TF-IDF Keyword Extractor
Paste one or more documents (separated by a blank line or ---) and this tool computes TF-IDF scores for every term and n-gram phrase. TF (term frequency) measures how often a word appears in a document; IDF (inverse document frequency) down-weights terms that appear across all documents. The product identifies the words that characterise each document, not just the most frequent ones — making it the standard technique for keyword extraction and content analysis.
How to use the TF-IDF Keyword Extractor
Paste your text into the box. To analyse multiple documents (for a multi-document corpus IDF), separate them with a blank line or a line containing just ---. Select an n-gram size: 1 for individual words (best for topic detection), 2 for bigrams (good for collocations like "machine learning" or "user experience"), 3 for trigrams (phrase detection).
Enable Filter stop words to remove common English function words (the, is, and, of…) that inflate TF but carry little meaning. Set Top N to control how many terms appear in the results table.
If you paste a single document, the tool splits it on sentence boundaries and treats each sentence as a sub-document to compute a meaningful IDF — otherwise TF-IDF collapses to plain TF for a single document. A note appears in the output explaining this. Results are a table: term, TF (frequency / total words), IDF (log(N/df)), and TF-IDF score, sorted by TF-IDF descending. Copy the table output for use in reports or further analysis.
What TF-IDF measures and when to use it
TF-IDF (Term Frequency–Inverse Document Frequency) is a numerical statistic used in information retrieval and natural language processing to reflect how important a word is to a document within a collection (corpus). The TF component counts how often a term appears in the document, normalised by document length. The IDF component is the log of the ratio of total documents to the number of documents containing the term: log(N / df). A term that appears in every document (like "the") gets an IDF near zero; a term that appears in only one document gets a high IDF. Multiplying TF × IDF yields a score that is high for terms that are frequent in a specific document but rare across the corpus — which is exactly what makes a term "characteristic" of that document.
TF-IDF was introduced in the 1970s–80s and remains one of the most widely used text analysis techniques because it is simple, fast, and interpretable. It underpins classic search engine ranking, document clustering, topic modelling, and content recommendation systems. For SEO content analysis, TF-IDF is used to compare a page against its ranking competitors to find "missing" semantically relevant terms. For editorial work, it quickly surfaces the key concepts an author has emphasised.
N-grams extend TF-IDF to multi-word phrases. A bigram like "neural network" has much more semantic specificity than either word alone, and its TF-IDF score captures how characteristic that phrase is of the document.
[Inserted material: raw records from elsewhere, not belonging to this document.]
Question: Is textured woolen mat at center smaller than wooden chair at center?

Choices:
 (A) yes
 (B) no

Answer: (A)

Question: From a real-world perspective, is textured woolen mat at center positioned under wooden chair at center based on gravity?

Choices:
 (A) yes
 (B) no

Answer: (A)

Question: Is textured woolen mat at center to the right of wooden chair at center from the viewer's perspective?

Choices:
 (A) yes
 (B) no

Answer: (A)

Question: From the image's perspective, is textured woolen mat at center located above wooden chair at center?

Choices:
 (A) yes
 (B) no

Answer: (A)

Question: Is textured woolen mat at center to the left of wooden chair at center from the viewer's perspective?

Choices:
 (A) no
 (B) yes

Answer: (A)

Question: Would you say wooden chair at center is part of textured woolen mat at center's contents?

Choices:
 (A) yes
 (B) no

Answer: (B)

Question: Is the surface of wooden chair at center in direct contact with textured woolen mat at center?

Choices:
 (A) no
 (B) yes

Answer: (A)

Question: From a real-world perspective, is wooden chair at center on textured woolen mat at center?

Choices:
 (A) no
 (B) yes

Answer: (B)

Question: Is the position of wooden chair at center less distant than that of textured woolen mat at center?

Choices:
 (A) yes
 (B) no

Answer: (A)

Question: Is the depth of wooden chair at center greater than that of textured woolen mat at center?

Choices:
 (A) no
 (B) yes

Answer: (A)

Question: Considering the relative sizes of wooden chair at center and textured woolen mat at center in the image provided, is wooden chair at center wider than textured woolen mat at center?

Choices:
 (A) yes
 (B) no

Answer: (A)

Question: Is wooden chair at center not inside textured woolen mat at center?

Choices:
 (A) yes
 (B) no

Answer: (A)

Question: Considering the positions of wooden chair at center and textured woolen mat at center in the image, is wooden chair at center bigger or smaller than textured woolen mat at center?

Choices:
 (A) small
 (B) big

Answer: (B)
Trigrams are less common but can catch meaningful three-word units like "support vector machine" or "large language model". Start with unigrams for a broad overview, then switch to bigrams to discover collocations.
Common use cases
- SEO content gap analysis — compare your article against top-ranking pages (paste each as a document) to see which semantically relevant terms your content is missing.
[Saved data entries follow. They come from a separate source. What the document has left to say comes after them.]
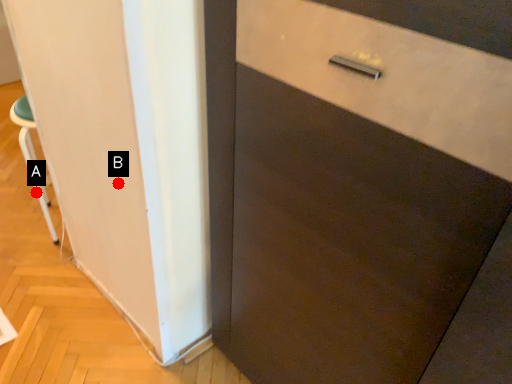
Question: Two points are circled on the image, labeled by A and B beside each circle. Which of the following is the closest to the observer?

Choices:
 (A) A is closer
 (B) B is closer

Answer: (B)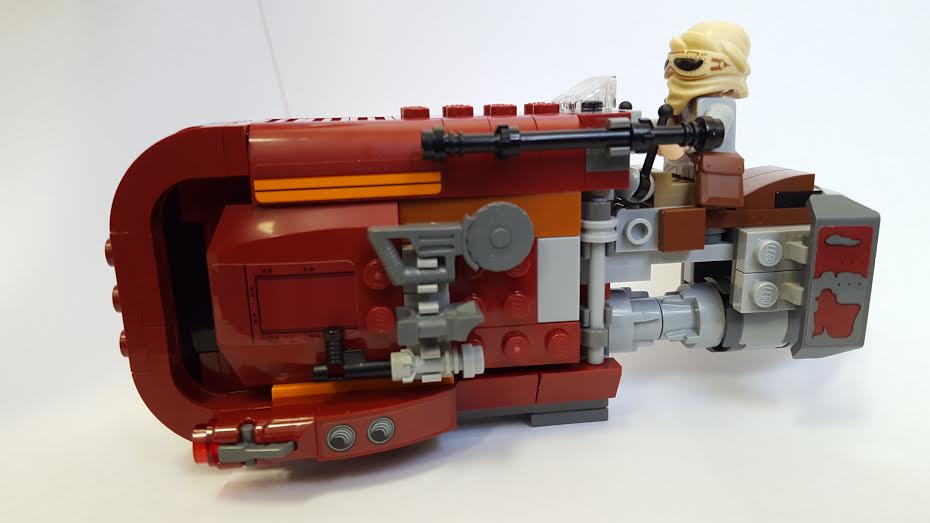
This screenshot has height=523, width=930. What are the coordinates of `wall` in the screenshot? It's located at (827, 104).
- Document summarisation — the top-TF-IDF terms are a fast automatic summary of the document\'s core topics, without reading the full text.
- Competitive blog analysis — paste several competitor articles to identify the terms each uniquely emphasises — i.e. their content angle.
- Tag generation — automatically generate candidate tags or metadata keywords for a CMS by extracting the top-scoring unigrams and bigrams.
- Academic paper review — quickly surface the key concepts of a paper or section, useful when reviewing many papers in a literature survey.